*** Data records ***
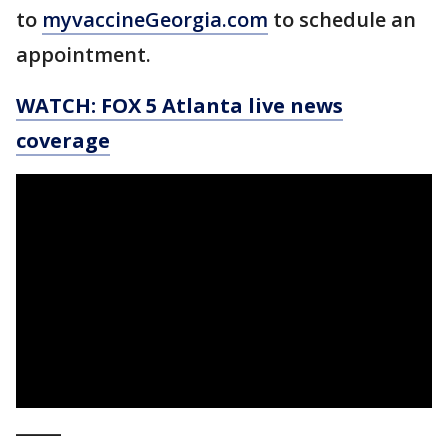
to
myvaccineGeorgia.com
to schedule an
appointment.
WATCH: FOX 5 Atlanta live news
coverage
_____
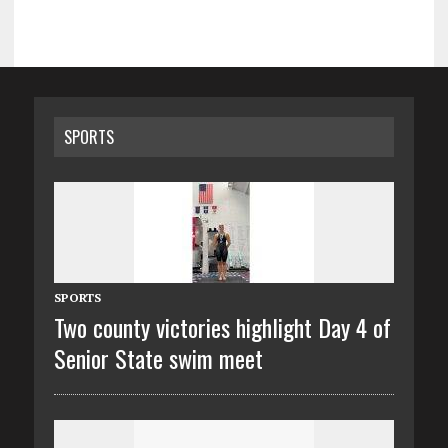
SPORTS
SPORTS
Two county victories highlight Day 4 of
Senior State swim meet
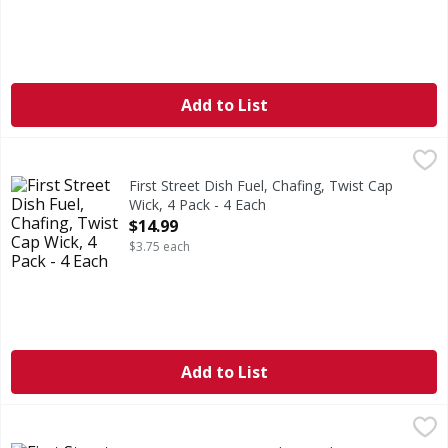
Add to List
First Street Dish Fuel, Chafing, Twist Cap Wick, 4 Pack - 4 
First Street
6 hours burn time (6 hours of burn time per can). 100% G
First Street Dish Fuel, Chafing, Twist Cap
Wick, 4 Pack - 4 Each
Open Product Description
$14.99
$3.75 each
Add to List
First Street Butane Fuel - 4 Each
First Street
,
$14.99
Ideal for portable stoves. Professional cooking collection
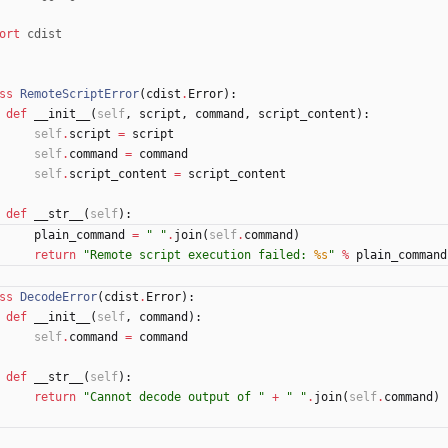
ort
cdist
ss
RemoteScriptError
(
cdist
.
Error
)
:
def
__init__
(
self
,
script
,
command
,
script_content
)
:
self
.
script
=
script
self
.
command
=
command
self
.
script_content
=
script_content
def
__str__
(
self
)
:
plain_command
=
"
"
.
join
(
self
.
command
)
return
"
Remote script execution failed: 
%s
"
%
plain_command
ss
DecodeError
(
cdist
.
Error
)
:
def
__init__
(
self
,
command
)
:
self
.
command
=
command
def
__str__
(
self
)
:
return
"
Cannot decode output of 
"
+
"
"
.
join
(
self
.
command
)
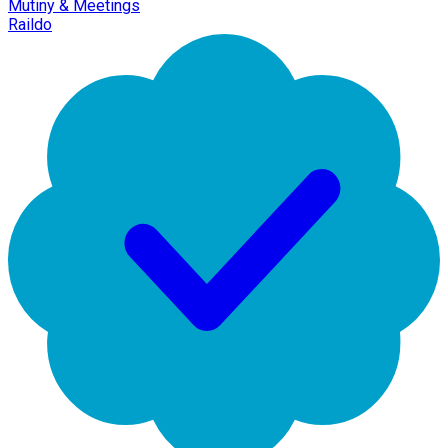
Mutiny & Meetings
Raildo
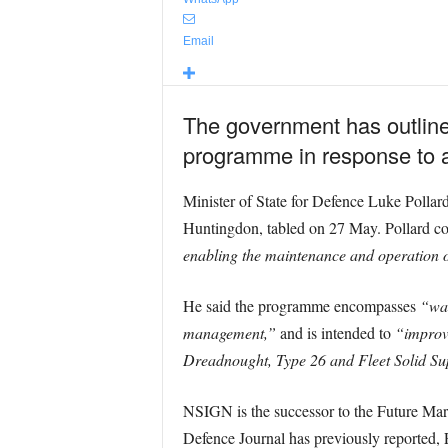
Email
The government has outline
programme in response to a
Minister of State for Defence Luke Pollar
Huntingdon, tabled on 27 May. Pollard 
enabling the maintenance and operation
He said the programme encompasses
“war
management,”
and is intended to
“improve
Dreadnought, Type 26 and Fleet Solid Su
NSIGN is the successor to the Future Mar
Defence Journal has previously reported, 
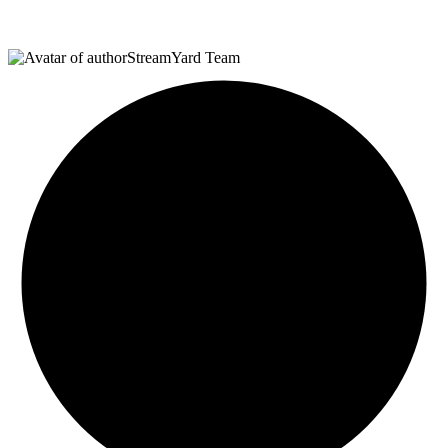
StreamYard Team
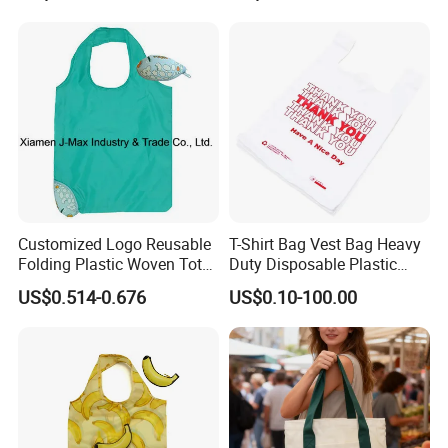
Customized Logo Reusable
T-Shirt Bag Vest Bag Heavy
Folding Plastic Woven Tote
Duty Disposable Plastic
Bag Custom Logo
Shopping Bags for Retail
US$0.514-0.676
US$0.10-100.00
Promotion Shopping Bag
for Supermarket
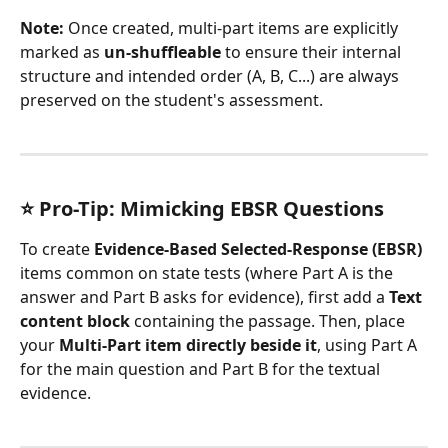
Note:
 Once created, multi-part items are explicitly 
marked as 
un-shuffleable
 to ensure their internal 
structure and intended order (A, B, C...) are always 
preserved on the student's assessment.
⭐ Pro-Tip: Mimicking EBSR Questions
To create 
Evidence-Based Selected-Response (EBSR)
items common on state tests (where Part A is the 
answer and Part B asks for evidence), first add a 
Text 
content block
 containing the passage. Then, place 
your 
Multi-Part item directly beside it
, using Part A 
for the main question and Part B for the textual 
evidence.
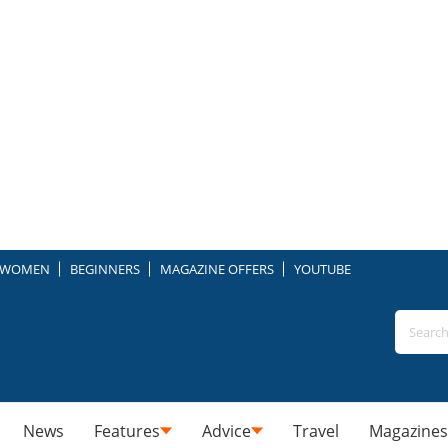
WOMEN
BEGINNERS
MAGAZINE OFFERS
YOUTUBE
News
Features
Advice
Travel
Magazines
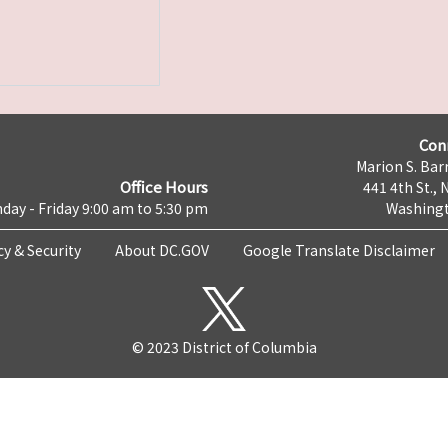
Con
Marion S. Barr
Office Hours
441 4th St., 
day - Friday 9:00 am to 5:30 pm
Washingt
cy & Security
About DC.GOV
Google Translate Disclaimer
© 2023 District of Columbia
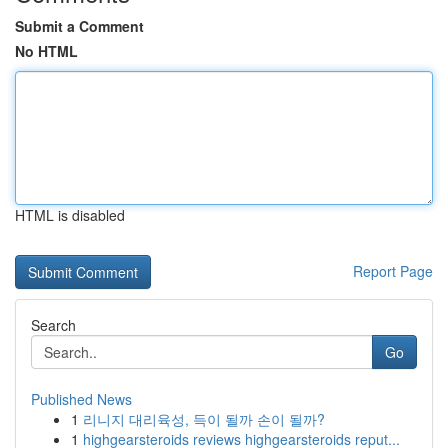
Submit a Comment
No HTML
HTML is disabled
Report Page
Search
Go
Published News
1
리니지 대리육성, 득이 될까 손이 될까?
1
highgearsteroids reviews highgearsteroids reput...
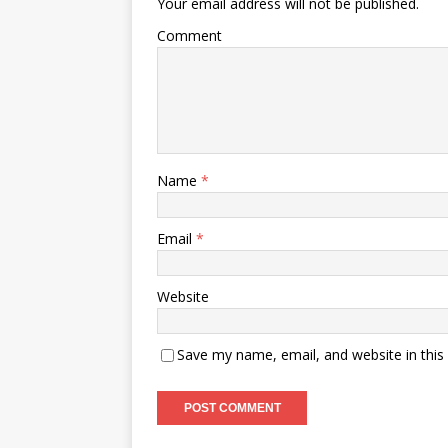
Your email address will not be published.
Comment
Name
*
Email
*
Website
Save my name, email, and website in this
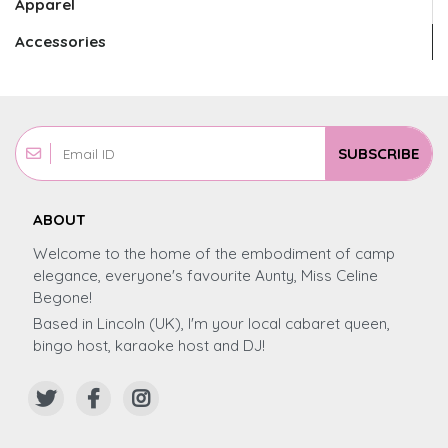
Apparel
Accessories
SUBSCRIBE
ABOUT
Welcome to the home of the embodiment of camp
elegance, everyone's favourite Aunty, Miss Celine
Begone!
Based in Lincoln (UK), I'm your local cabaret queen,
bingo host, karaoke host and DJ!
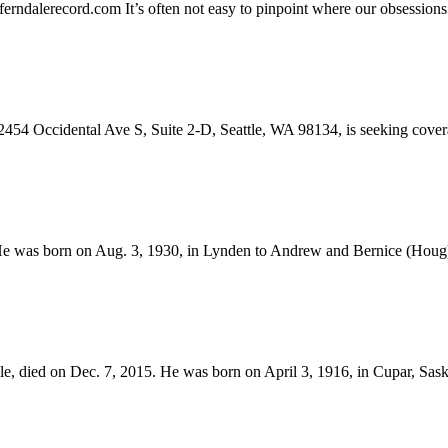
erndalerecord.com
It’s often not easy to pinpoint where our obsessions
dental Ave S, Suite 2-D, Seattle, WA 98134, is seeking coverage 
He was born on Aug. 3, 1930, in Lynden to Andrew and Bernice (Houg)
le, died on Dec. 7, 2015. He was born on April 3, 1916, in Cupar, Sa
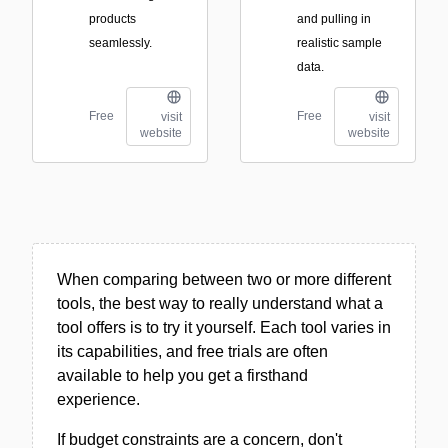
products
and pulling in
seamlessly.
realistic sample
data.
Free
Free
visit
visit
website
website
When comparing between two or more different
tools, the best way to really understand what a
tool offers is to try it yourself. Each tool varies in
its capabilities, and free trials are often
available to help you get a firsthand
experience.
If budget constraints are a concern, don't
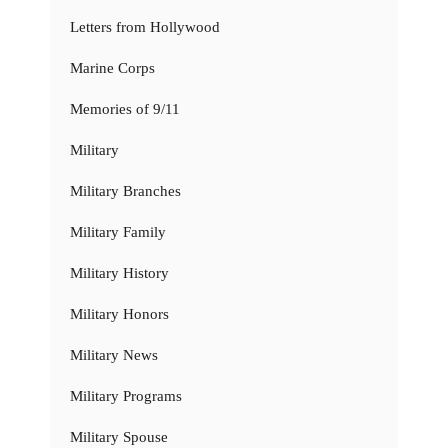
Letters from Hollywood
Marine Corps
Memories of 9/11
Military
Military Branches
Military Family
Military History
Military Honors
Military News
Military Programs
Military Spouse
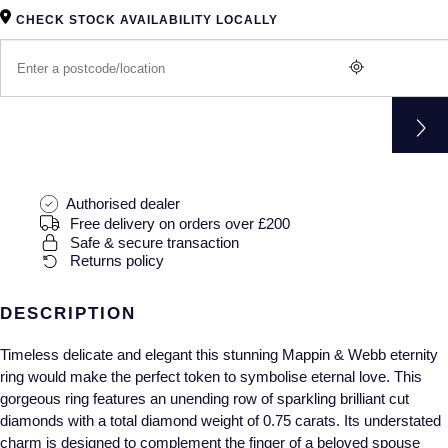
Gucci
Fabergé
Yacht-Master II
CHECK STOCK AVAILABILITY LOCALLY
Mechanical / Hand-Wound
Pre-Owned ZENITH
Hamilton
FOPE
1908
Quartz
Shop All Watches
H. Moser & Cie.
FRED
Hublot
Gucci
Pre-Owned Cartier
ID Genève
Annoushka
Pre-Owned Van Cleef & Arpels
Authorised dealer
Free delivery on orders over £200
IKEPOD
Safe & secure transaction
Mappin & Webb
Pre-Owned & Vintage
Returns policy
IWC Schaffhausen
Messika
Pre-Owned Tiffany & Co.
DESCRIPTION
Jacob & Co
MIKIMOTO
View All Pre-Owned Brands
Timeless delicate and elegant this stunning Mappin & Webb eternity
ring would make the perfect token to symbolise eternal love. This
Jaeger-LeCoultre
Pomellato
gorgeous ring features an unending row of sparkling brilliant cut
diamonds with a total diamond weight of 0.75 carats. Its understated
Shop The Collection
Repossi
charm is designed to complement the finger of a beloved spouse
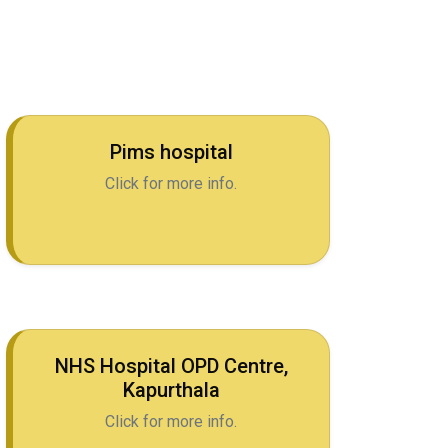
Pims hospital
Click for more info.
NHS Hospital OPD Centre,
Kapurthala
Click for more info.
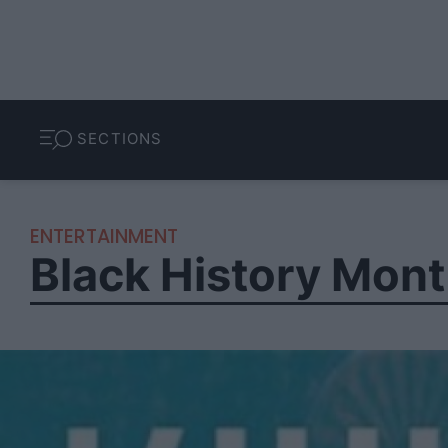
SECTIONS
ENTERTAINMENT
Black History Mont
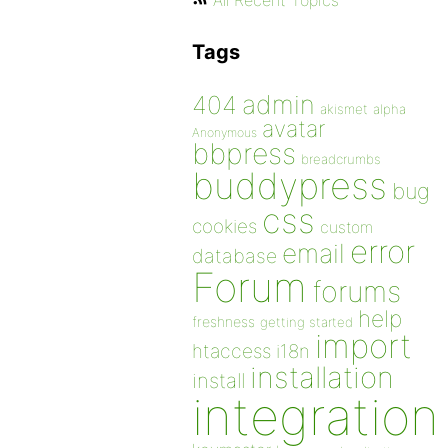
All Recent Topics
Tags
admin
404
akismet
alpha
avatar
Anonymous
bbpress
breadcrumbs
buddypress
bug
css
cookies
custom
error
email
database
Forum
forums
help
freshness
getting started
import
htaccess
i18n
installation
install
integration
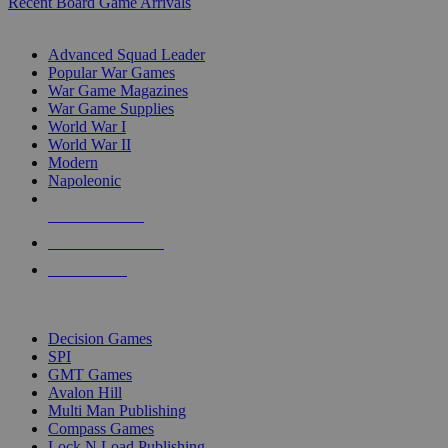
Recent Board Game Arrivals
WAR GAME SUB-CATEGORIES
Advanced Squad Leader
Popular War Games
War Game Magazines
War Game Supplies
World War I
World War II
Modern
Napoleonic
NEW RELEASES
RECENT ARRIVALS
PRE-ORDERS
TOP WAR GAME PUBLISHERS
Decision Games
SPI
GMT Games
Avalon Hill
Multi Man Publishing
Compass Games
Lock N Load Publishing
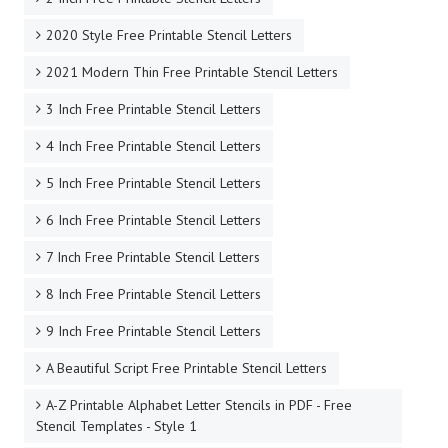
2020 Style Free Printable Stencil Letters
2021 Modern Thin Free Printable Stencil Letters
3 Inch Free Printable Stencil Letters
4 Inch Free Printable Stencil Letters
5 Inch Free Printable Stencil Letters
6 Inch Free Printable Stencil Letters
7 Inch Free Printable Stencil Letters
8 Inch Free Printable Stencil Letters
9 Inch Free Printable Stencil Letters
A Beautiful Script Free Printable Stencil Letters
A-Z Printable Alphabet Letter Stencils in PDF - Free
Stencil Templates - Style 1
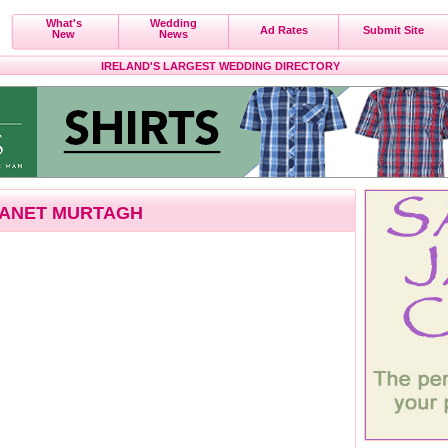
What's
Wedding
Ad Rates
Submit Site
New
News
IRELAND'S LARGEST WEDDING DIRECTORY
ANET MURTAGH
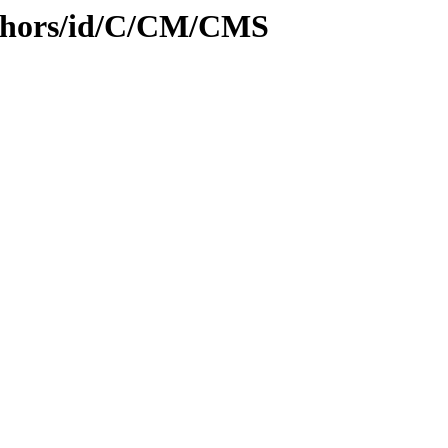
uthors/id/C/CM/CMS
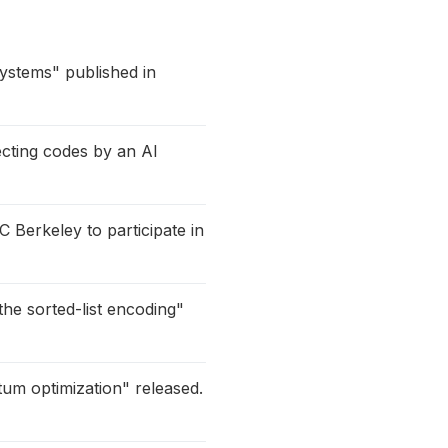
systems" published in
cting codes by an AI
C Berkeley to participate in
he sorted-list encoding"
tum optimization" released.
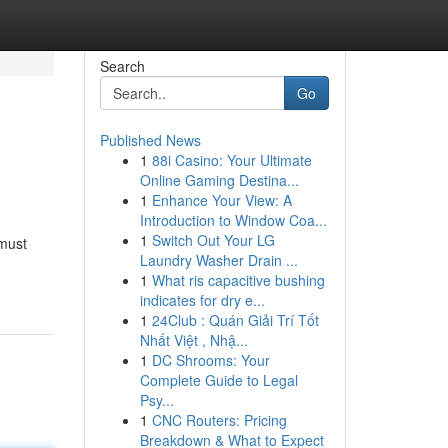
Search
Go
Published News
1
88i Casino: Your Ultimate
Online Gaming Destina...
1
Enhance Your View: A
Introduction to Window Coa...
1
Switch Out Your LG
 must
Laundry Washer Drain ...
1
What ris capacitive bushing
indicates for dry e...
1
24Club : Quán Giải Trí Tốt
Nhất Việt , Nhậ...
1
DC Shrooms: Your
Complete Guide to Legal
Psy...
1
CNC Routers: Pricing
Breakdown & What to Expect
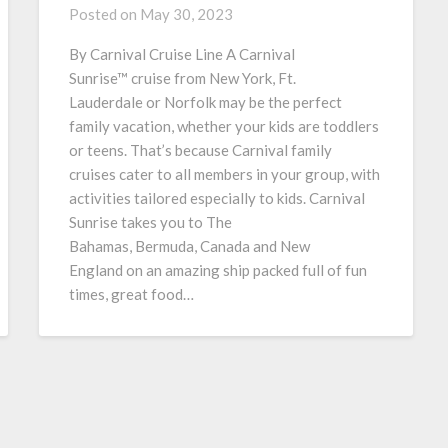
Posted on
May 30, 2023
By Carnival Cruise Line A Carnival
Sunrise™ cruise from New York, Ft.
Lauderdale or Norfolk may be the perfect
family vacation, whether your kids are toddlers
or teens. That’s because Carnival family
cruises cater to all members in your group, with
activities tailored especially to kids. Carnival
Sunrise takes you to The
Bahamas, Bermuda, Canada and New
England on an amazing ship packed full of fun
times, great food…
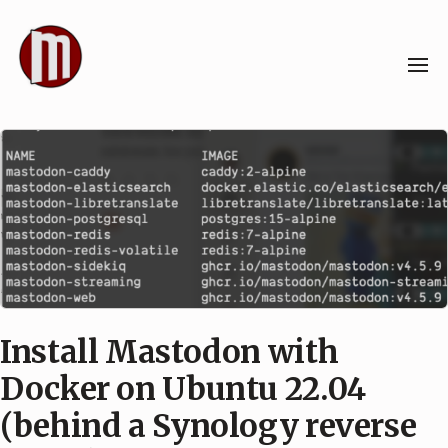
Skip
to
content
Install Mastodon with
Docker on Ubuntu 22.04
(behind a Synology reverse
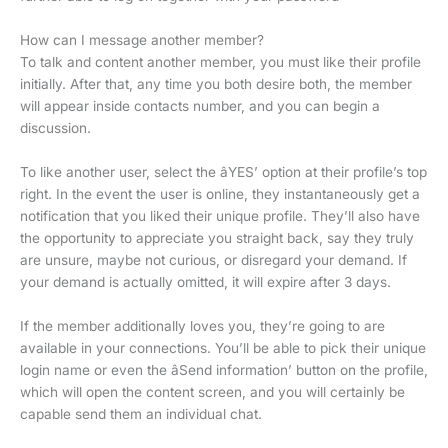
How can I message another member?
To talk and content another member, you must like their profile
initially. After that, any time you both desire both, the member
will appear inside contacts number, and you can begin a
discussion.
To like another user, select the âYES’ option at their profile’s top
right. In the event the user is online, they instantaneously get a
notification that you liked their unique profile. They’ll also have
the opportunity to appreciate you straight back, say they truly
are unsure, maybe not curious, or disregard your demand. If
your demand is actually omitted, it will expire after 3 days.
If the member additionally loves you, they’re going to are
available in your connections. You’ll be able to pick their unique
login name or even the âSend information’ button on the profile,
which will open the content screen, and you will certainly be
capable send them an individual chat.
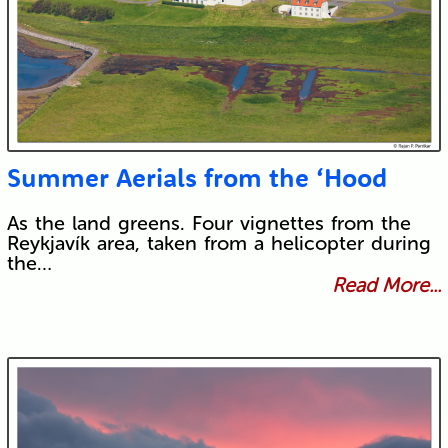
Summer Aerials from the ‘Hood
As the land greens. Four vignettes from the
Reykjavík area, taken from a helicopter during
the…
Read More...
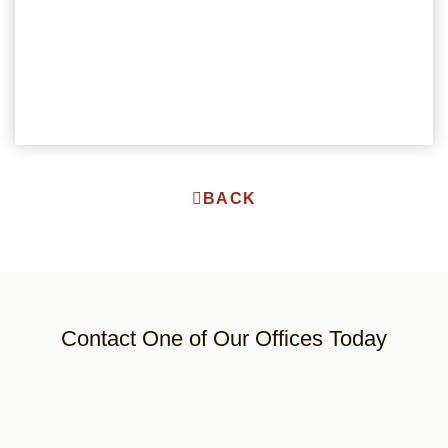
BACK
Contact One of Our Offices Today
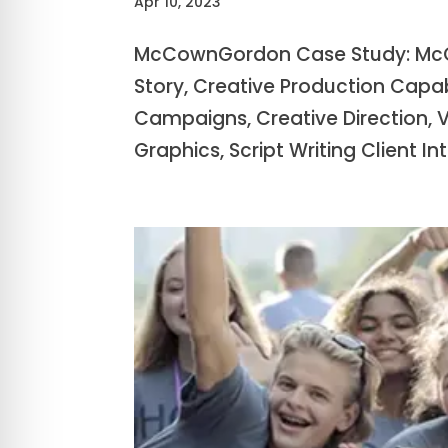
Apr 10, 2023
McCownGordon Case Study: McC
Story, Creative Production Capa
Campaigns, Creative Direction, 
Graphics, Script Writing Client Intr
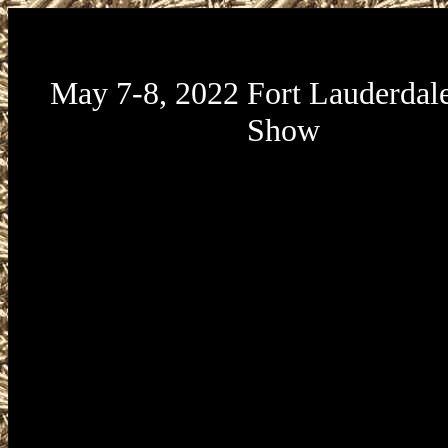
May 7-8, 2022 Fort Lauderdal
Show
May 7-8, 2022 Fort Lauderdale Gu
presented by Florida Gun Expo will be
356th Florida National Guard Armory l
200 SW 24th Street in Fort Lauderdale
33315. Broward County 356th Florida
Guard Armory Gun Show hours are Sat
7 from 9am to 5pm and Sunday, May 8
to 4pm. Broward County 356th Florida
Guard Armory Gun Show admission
*** End of Data records ***
_Directions_
Excerpt from the records above: set down only the lines from the one that contains "Compass Games" through the one that contains "8 Inch Free Printable Stencil Letters", inclusive, word for word. Pictures stay out.

_Solution to the exercise_
Compass Games
Lock N Load Publishing
2020 Style Free Printable Stencil Letters
2021 Modern Thin Free Printable Stencil Letters
3 Inch Free Printable Stencil Letters
4 Inch Free Printable Stencil Letters
5 Inch Free Printable Stencil Letters
6 Inch Free Printable Stencil Letters
7 Inch Free Printable Stencil Letters
8 Inch Free Printable Stencil Letters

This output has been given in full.